Birth hypoxia, or perinatal hypoxia, is a condition that occurs when the tissue cannot get enough oxygen before, during or after birth. While birth hypoxia alone, depending on the degree, may not be a drastic concern, it can lead to more serious conditions like hypoxic ischemic encephalopathy (HIE) if left untreated. Depending on the severity, this can severely burden a child and their family for a lifetime. Considering the consequences, both emotionally and financially, what are some of the medical consequences and relevant birth hypoxia laws?
Perinatal hypoxia happens in one to three times per 1000 live full-term births, or around .2% of the time. It can be caused by a number of birth complications that cause the infant to stop breathing. While hypoxia does not necessarily lead to permanent disability and most babies born with mild hypoxia will fully recover, moderate to severe hypoxia substantially increases the likelihood of disability.
Disabilities can vary from mild behavioral deficits to severe seizures, mental retardation or cerebral palsy. Of those affected with HIE, around 15-20% will die in the first six weeks after birth, and another 25% will develop conditions like mental retardation, visual or motor perceptive dysfunction, increased hyperactivity, cerebral palsy and epilepsy.
The longer hypoxia is left untreated, the more likely that it will lead to a permanent disability, so it is important that it be identified and treated quickly. This treatment can include neonatal therapeutic hypothermia, or lowering the infant's temperature, as well as concentrating on improving ventilation and perfusion, fluid management and other measures.
For those who are injured and face permanent disability due to hypoxia-related injuries, you may have a medical malpractice lawsuit. To win a medical malpractice lawsuit, it must be shown that the doctor, nurse or other medical professional was negligent; that is, that the medical professional failed to perform up to the standard of care we hold them to. Then, a plaintiff must prove that this negligent act that fell below the standards was the cause of the injury.
As with medical malpractice cases in general, this will often require an expert witness. Expert witnesses are people permitted to testify at trial because of a specialized knowledge or proficiency that is relevant to the case. In a hypoxia case, they will provide additional medical context for the injury to both establish negligence and help assess the damages that should be paid.
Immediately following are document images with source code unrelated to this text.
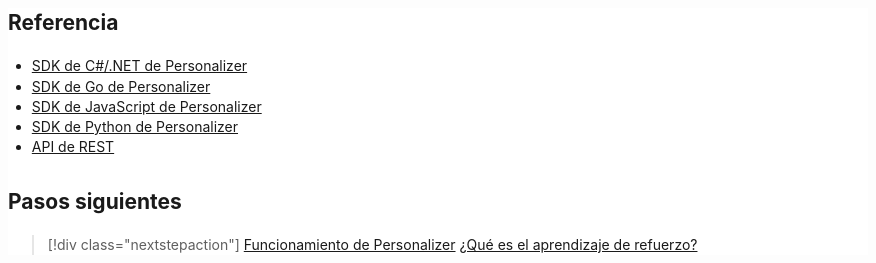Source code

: ## <a name="reference"></a>Referencia 

* [SDK de C#/.NET de Personalizer](/dotnet/api/overview/azure/cognitiveservices/client/personalizer)
* [SDK de Go de Personalizer](https://github.com/Azure/azure-sdk-for-go/tree/master/services/preview)
* [SDK de JavaScript de Personalizer](/javascript/api/@azure/cognitiveservices-personalizer/)
* [SDK de Python de Personalizer](/python/api/overview/azure/cognitiveservices/personalizer)
* [API de REST](https://westus2.dev.cognitive.microsoft.com/docs/services/personalizer-api/operations/Rank)

## <a name="next-steps"></a>Pasos siguientes

> [!div class="nextstepaction"]
> [Funcionamiento de Personalizer](how-personalizer-works.md)
> [¿Qué es el aprendizaje de refuerzo?](concepts-reinforcement-learning.md)
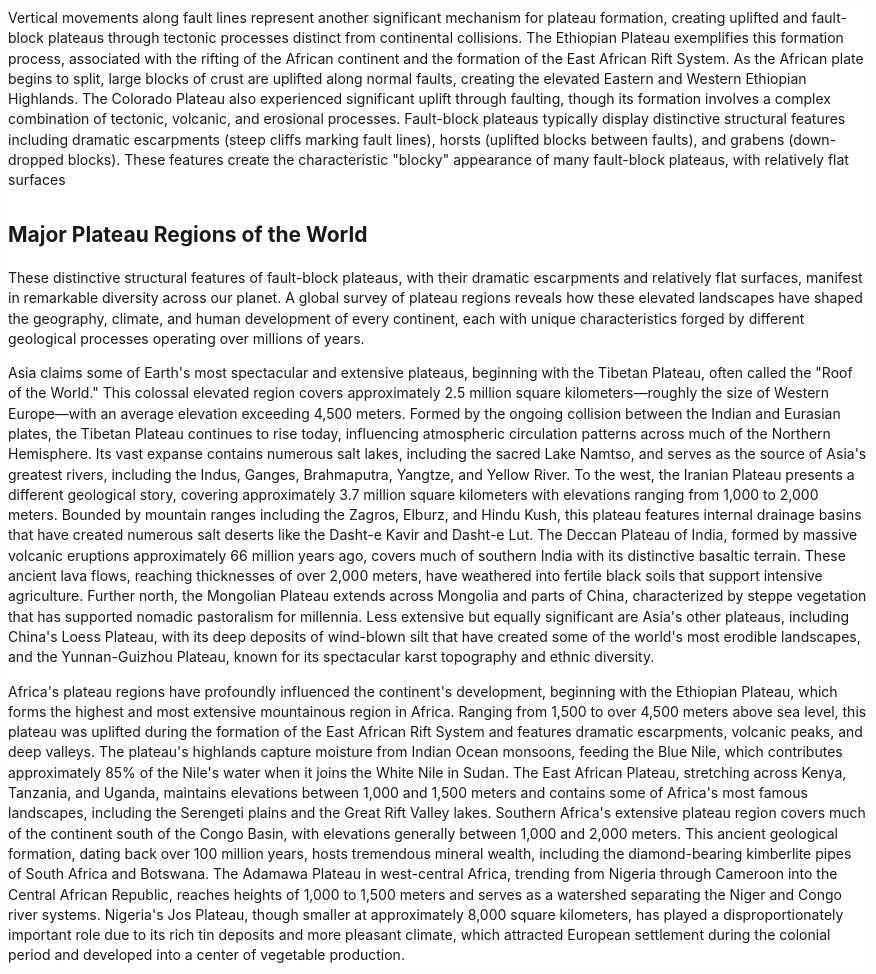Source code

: Vertical movements along fault lines represent another significant mechanism for plateau formation, creating uplifted and fault-block plateaus through tectonic processes distinct from continental collisions. The Ethiopian Plateau exemplifies this formation process, associated with the rifting of the African continent and the formation of the East African Rift System. As the African plate begins to split, large blocks of crust are uplifted along normal faults, creating the elevated Eastern and Western Ethiopian Highlands. The Colorado Plateau also experienced significant uplift through faulting, though its formation involves a complex combination of tectonic, volcanic, and erosional processes. Fault-block plateaus typically display distinctive structural features including dramatic escarpments (steep cliffs marking fault lines), horsts (uplifted blocks between faults), and grabens (down-dropped blocks). These features create the characteristic "blocky" appearance of many fault-block plateaus, with relatively flat surfaces

## Major Plateau Regions of the World

These distinctive structural features of fault-block plateaus, with their dramatic escarpments and relatively flat surfaces, manifest in remarkable diversity across our planet. A global survey of plateau regions reveals how these elevated landscapes have shaped the geography, climate, and human development of every continent, each with unique characteristics forged by different geological processes operating over millions of years.

Asia claims some of Earth's most spectacular and extensive plateaus, beginning with the Tibetan Plateau, often called the "Roof of the World." This colossal elevated region covers approximately 2.5 million square kilometers—roughly the size of Western Europe—with an average elevation exceeding 4,500 meters. Formed by the ongoing collision between the Indian and Eurasian plates, the Tibetan Plateau continues to rise today, influencing atmospheric circulation patterns across much of the Northern Hemisphere. Its vast expanse contains numerous salt lakes, including the sacred Lake Namtso, and serves as the source of Asia's greatest rivers, including the Indus, Ganges, Brahmaputra, Yangtze, and Yellow River. To the west, the Iranian Plateau presents a different geological story, covering approximately 3.7 million square kilometers with elevations ranging from 1,000 to 2,000 meters. Bounded by mountain ranges including the Zagros, Elburz, and Hindu Kush, this plateau features internal drainage basins that have created numerous salt deserts like the Dasht-e Kavir and Dasht-e Lut. The Deccan Plateau of India, formed by massive volcanic eruptions approximately 66 million years ago, covers much of southern India with its distinctive basaltic terrain. These ancient lava flows, reaching thicknesses of over 2,000 meters, have weathered into fertile black soils that support intensive agriculture. Further north, the Mongolian Plateau extends across Mongolia and parts of China, characterized by steppe vegetation that has supported nomadic pastoralism for millennia. Less extensive but equally significant are Asia's other plateaus, including China's Loess Plateau, with its deep deposits of wind-blown silt that have created some of the world's most erodible landscapes, and the Yunnan-Guizhou Plateau, known for its spectacular karst topography and ethnic diversity.

Africa's plateau regions have profoundly influenced the continent's development, beginning with the Ethiopian Plateau, which forms the highest and most extensive mountainous region in Africa. Ranging from 1,500 to over 4,500 meters above sea level, this plateau was uplifted during the formation of the East African Rift System and features dramatic escarpments, volcanic peaks, and deep valleys. The plateau's highlands capture moisture from Indian Ocean monsoons, feeding the Blue Nile, which contributes approximately 85% of the Nile's water when it joins the White Nile in Sudan. The East African Plateau, stretching across Kenya, Tanzania, and Uganda, maintains elevations between 1,000 and 1,500 meters and contains some of Africa's most famous landscapes, including the Serengeti plains and the Great Rift Valley lakes. Southern Africa's extensive plateau region covers much of the continent south of the Congo Basin, with elevations generally between 1,000 and 2,000 meters. This ancient geological formation, dating back over 100 million years, hosts tremendous mineral wealth, including the diamond-bearing kimberlite pipes of South Africa and Botswana. The Adamawa Plateau in west-central Africa, trending from Nigeria through Cameroon into the Central African Republic, reaches heights of 1,000 to 1,500 meters and serves as a watershed separating the Niger and Congo river systems. Nigeria's Jos Plateau, though smaller at approximately 8,000 square kilometers, has played a disproportionately important role due to its rich tin deposits and more pleasant climate, which attracted European settlement during the colonial period and developed into a center of vegetable production.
"Birth hypoxia, like other birth injuries, is difficult to deal with," said Miguel Palmeiro of the Law Offices of Miguel Palmeiro. "At the same time the parents are trying to get ready to bring a child home, they now have to deal with a host of new issues, some of which may be overwhelming. If a child is born hypoxia that leads to encephalopathy, they may now need to prepare themselves, both emotionally and financially, for a lifetime of special needs care."
"With the injuries that result from hypoxia, perhaps the worst of it is the lost potential for those who are injured during birth. While nothing we can do can restore this, we can fight for the compensation to help them live comfortably with the dignity and the medical help they deserve."
Between the complications of filing a lawsuit, statute of limitations, need for an expert witness and additional issues that can come up in the legal system, even knowing whether someone has a case can be a complicated topic.